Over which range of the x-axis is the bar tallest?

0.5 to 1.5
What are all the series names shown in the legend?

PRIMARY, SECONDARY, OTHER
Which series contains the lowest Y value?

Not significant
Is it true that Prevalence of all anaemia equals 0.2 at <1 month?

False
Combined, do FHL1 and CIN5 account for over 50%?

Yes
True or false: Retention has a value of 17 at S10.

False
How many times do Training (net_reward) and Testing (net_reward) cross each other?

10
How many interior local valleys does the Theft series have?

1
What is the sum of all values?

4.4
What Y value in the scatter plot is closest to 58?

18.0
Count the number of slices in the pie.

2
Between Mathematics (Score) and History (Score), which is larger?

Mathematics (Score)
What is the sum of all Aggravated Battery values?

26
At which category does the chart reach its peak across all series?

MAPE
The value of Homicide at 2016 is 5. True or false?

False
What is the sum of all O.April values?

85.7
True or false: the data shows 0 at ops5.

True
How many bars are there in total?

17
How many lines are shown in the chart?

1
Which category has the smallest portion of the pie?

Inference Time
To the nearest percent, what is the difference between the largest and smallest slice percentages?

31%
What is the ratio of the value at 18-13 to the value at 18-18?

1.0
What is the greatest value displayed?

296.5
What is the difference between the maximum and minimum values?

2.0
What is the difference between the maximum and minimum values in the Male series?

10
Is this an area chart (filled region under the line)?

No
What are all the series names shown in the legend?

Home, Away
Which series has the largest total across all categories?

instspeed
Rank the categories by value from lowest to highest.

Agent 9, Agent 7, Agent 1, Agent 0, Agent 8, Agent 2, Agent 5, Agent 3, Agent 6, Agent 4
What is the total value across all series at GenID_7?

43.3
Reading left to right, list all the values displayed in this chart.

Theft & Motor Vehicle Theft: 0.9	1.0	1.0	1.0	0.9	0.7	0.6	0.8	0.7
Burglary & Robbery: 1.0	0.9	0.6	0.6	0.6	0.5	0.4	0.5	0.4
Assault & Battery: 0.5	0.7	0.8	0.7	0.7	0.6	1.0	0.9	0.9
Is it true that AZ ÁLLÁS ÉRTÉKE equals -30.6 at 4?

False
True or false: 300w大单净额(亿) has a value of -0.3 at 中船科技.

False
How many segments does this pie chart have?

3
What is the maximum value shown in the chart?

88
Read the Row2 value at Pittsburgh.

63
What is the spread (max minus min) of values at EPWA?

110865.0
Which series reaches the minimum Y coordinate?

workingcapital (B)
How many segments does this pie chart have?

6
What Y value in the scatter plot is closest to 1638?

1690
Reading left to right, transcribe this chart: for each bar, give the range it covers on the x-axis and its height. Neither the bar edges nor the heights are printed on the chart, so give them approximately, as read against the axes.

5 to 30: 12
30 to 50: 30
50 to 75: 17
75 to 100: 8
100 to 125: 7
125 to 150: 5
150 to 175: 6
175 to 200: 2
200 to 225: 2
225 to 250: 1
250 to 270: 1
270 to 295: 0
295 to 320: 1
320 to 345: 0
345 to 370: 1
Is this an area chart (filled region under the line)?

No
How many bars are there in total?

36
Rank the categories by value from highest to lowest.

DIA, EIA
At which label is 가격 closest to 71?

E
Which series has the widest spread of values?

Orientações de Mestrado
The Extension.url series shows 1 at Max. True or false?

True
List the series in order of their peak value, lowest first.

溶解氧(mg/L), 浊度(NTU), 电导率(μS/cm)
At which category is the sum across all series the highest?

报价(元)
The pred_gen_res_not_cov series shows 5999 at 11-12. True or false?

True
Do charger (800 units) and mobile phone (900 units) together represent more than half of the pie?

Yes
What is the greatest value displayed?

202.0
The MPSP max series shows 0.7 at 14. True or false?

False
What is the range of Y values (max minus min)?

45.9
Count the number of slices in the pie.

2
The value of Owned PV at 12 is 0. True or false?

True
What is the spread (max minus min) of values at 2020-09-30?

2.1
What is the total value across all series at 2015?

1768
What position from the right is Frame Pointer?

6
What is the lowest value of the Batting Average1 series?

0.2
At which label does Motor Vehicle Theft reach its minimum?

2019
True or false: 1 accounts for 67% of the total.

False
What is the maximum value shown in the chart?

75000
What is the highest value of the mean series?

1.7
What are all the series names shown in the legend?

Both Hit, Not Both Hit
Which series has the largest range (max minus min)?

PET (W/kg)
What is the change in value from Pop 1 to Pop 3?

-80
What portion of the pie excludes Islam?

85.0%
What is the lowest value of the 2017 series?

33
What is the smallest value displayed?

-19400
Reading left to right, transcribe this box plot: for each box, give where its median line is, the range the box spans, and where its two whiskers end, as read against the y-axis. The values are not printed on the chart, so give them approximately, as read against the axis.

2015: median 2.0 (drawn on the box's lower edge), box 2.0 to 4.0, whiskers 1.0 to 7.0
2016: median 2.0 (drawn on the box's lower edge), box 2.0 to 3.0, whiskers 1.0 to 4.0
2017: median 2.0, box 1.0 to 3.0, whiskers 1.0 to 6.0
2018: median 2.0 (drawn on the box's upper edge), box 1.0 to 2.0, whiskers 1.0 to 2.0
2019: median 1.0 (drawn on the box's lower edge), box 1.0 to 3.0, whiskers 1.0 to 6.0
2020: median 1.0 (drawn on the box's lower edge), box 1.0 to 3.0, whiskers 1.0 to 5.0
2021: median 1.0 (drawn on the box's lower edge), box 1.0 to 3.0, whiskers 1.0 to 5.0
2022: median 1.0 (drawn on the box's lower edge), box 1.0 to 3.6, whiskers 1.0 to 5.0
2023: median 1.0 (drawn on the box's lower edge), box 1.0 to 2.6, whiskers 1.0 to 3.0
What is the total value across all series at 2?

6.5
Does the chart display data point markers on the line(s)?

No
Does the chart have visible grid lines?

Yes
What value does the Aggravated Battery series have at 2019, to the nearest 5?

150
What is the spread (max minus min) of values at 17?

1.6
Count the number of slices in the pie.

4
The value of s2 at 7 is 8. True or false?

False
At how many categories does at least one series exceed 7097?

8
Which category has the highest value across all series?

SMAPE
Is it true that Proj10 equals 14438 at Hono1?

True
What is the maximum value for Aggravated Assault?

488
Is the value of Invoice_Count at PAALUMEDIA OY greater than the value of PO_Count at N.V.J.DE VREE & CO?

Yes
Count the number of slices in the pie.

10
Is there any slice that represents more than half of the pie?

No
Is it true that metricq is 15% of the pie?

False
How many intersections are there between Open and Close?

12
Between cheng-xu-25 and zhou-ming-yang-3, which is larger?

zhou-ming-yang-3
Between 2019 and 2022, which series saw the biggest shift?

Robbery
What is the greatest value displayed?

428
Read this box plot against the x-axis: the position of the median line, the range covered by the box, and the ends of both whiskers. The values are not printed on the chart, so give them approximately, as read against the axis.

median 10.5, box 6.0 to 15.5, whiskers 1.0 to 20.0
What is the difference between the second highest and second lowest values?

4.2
_ _ _ _
#### Task:
Rewrite all of the items above as a numbered list, leaving out the blank lines.

#### Output for this exercise:
1. Over which range of the x-axis is the bar tallest?
2. 0.5 to 1.5
3. What are all the series names shown in the legend?
4. PRIMARY, SECONDARY, OTHER
5. Which series contains the lowest Y value?
6. Not significant
7. Is it true that Prevalence of all anaemia equals 0.2 at <1 month?
8. False
9. Combined, do FHL1 and CIN5 account for over 50%?
10. Yes
11. True or false: Retention has a value of 17 at S10.
12. False
13. How many times do Training (net_reward) and Testing (net_reward) cross each other?
14. 10
15. How many interior local valleys does the Theft series have?
16. 1
17. What is the sum of all values?
18. 4.4
19. What Y value in the scatter plot is closest to 58?
20. 18.0
21. Count the number of slices in the pie.
22. 2
23. Between Mathematics (Score) and History (Score), which is larger?
24. Mathematics (Score)
25. What is the sum of all Aggravated Battery values?
26. 26
27. At which category does the chart reach its peak across all series?
28. MAPE
29. The value of Homicide at 2016 is 5. True or false?
30. False
31. What is the sum of all O.April values?
32. 85.7
33. True or false: the data shows 0 at ops5.
34. True
35. How many bars are there in total?
36. 17
37. How many lines are shown in the chart?
38. 1
39. Which category has the smallest portion of the pie?
40. Inference Time
41. To the nearest percent, what is the difference between the largest and smallest slice percentages?
42. 31%
43. What is the ratio of the value at 18-13 to the value at 18-18?
44. 1.0
45. What is the greatest value displayed?
46. 296.5
47. What is the difference between the maximum and minimum values?
48. 2.0
49. What is the difference between the maximum and minimum values in the Male series?
50. 10
51. Is this an area chart (filled region under the line)?
52. No
53. What are all the series names shown in the legend?
54. Home, Away
55. Which series has the largest total across all categories?
56. instspeed
57. Rank the categories by value from lowest to highest.
58. Agent 9, Agent 7, Agent 1, Agent 0, Agent 8, Agent 2, Agent 5, Agent 3, Agent 6, Agent 4
59. What is the total value across all series at GenID_7?
60. 43.3
61. Reading left to right, list all the values displayed in this chart.
62. Theft & Motor Vehicle Theft: 0.9	1.0	1.0	1.0	0.9	0.7	0.6	0.8	0.7
63. Burglary & Robbery: 1.0	0.9	0.6	0.6	0.6	0.5	0.4	0.5	0.4
64. Assault & Battery: 0.5	0.7	0.8	0.7	0.7	0.6	1.0	0.9	0.9
65. Is it true that AZ ÁLLÁS ÉRTÉKE equals -30.6 at 4?
66. False
67. True or false: 300w大单净额(亿) has a value of -0.3 at 中船科技.
68. False
69. How many segments does this pie chart have?
70. 3
71. What is the maximum value shown in the chart?
72. 88
73. Read the Row2 value at Pittsburgh.
74. 63
75. What is the spread (max minus min) of values at EPWA?
76. 110865.0
77. Which series reaches the minimum Y coordinate?
78. workingcapital (B)
79. How many segments does this pie chart have?
80. 6
81. What Y value in the scatter plot is closest to 1638?
82. 1690
83. Reading left to right, transcribe this chart: for each bar, give the range it covers on the x-axis and its height. Neither the bar edges nor the heights are printed on the chart, so give them approximately, as read against the axes.
84. 5 to 30: 12
85. 30 to 50: 30
86. 50 to 75: 17
87. 75 to 100: 8
88. 100 to 125: 7
89. 125 to 150: 5
90. 150 to 175: 6
91. 175 to 200: 2
92. 200 to 225: 2
93. 225 to 250: 1
94. 250 to 270: 1
95. 270 to 295: 0
96. 295 to 320: 1
97. 320 to 345: 0
98. 345 to 370: 1
99. Is this an area chart (filled region under the line)?
100. No
101. How many bars are there in total?
102. 36
103. Rank the categories by value from highest to lowest.
104. DIA, EIA
105. At which label is 가격 closest to 71?
106. E
107. Which series has the widest spread of values?
108. Orientações de Mestrado
109. The Extension.url series shows 1 at Max. True or false?
110. True
111. List the series in order of their peak value, lowest first.
112. 溶解氧(mg/L), 浊度(NTU), 电导率(μS/cm)
113. At which category is the sum across all series the highest?
114. 报价(元)
115. The pred_gen_res_not_cov series shows 5999 at 11-12. True or false?
116. True
117. Do charger (800 units) and mobile phone (900 units) together represent more than half of the pie?
118. Yes
119. What is the greatest value displayed?
120. 202.0
121. The MPSP max series shows 0.7 at 14. True or false?
122. False
123. What is the range of Y values (max minus min)?
124. 45.9
125. Count the number of slices in the pie.
126. 2
127. The value of Owned PV at 12 is 0. True or false?
128. True
129. What is the spread (max minus min) of values at 2020-09-30?
130. 2.1
131. What is the total value across all series at 2015?
132. 1768
133. What position from the right is Frame Pointer?
134. 6
135. What is the lowest value of the Batting Average1 series?
136. 0.2
137. At which label does Motor Vehicle Theft reach its minimum?
138. 2019
139. True or false: 1 accounts for 67% of the total.
140. False
141. What is the maximum value shown in the chart?
142. 75000
143. What is the highest value of the mean series?
144. 1.7
145. What are all the series names shown in the legend?
146. Both Hit, Not Both Hit
147. Which series has the largest range (max minus min)?
148. PET (W/kg)
149. What is the change in value from Pop 1 to Pop 3?
150. -80
151. What portion of the pie excludes Islam?
152. 85.0%
153. What is the lowest value of the 2017 series?
154. 33
155. What is the smallest value displayed?
156. -19400
157. Reading left to right, transcribe this box plot: for each box, give where its median line is, the range the box spans, and where its two whiskers end, as read against the y-axis. The values are not printed on the chart, so give them approximately, as read against the axis.
158. 2015: median 2.0 (drawn on the box's lower edge), box 2.0 to 4.0, whiskers 1.0 to 7.0
159. 2016: median 2.0 (drawn on the box's lower edge), box 2.0 to 3.0, whiskers 1.0 to 4.0
160. 2017: median 2.0, box 1.0 to 3.0, whiskers 1.0 to 6.0
161. 2018: median 2.0 (drawn on the box's upper edge), box 1.0 to 2.0, whiskers 1.0 to 2.0
162. 2019: median 1.0 (drawn on the box's lower edge), box 1.0 to 3.0, whiskers 1.0 to 6.0
163. 2020: median 1.0 (drawn on the box's lower edge), box 1.0 to 3.0, whiskers 1.0 to 5.0
164. 2021: median 1.0 (drawn on the box's lower edge), box 1.0 to 3.0, whiskers 1.0 to 5.0
165. 2022: median 1.0 (drawn on the box's lower edge), box 1.0 to 3.6, whiskers 1.0 to 5.0
166. 2023: median 1.0 (drawn on the box's lower edge), box 1.0 to 2.6, whiskers 1.0 to 3.0
167. What is the total value across all series at 2?
168. 6.5
169. Does the chart display data point markers on the line(s)?
170. No
171. Does the chart have visible grid lines?
172. Yes
173. What value does the Aggravated Battery series have at 2019, to the nearest 5?
174. 150
175. What is the spread (max minus min) of values at 17?
176. 1.6
177. Count the number of slices in the pie.
178. 4
179. The value of s2 at 7 is 8. True or false?
180. False
181. At how many categories does at least one series exceed 7097?
182. 8
183. Which category has the highest value across all series?
184. SMAPE
185. Is it true that Proj10 equals 14438 at Hono1?
186. True
187. What is the maximum value for Aggravated Assault?
188. 488
189. Is the value of Invoice_Count at PAALUMEDIA OY greater than the value of PO_Count at N.V.J.DE VREE & CO?
190. Yes
191. Count the number of slices in the pie.
192. 10
193. Is there any slice that represents more than half of the pie?
194. No
195. Is it true that metricq is 15% of the pie?
196. False
197. How many intersections are there between Open and Close?
198. 12
199. Between cheng-xu-25 and zhou-ming-yang-3, which is larger?
200. zhou-ming-yang-3
201. Between 2019 and 2022, which series saw the biggest shift?
202. Robbery
203. What is the greatest value displayed?
204. 428
205. Read this box plot against the x-axis: the position of the median line, the range covered by the box, and the ends of both whiskers. The values are not printed on the chart, so give them approximately, as read against the axis.
206. median 10.5, box 6.0 to 15.5, whiskers 1.0 to 20.0
207. What is the difference between the second highest and second lowest values?
208. 4.2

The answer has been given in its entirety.